Escaping Unknown Discontinuous Regions in Blackbox Optimization

Abstract

The design of key nonlinear systems often requires the use of expensive blackbox simulations presenting inherent discontinuities whose positions in the variable space cannot be analytically predicted. Without further precautions, the solution of related optimization problems leads to design configurations which may be close to discontinuities of the blackbox output functions. These discontinuities may betray unsafe regions of the design space, such as nonlinear resonance regions. To account for possible changes of operating conditions, an acceptable solution must be away from unsafe regions of the space of variables. The objective of this work is to solve a constrained blackbox optimization problem with the additional constraint that the solution should be outside unknown zones of discontinuities or strong variations of the objective function or the constraints.
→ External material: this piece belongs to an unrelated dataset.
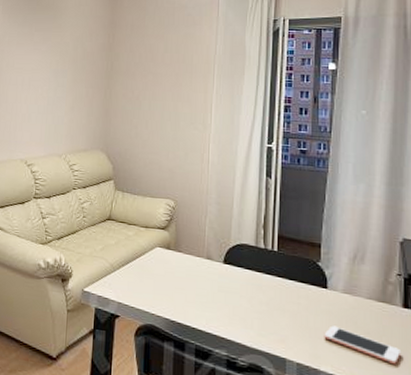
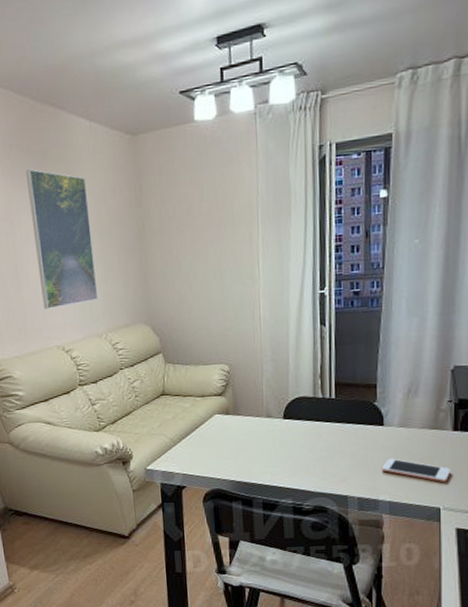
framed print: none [15,11,69,126] -> present [26,169,99,309]

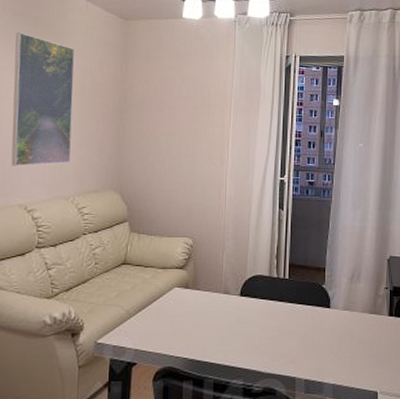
cell phone: present [381,458,452,483] -> none [327,340,387,367]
The proposed approach is an extension of the mesh adaptive direct search (\sf Mads) algorithm and aims at building a series of inner approximations of these zones. The algorithm, called \sf DiscoMADS, relies on two main mechanisms: revealing discontinuities and progressively escaping the surrounding zones. A convergence analysis supports the algorithm and preserves the optimality conditions of \sf Mads. Numerical tests are conducted on analytical problems and on three engineering problems illustrating the following possible applications of the algorithm: the design of a simplified truss, the synthesis of a chemical component, and the design of a turbomachine blade. The \sf DiscoMADS algorithm successfully solves these problems by providing a feasible solution away from discontinuous regions.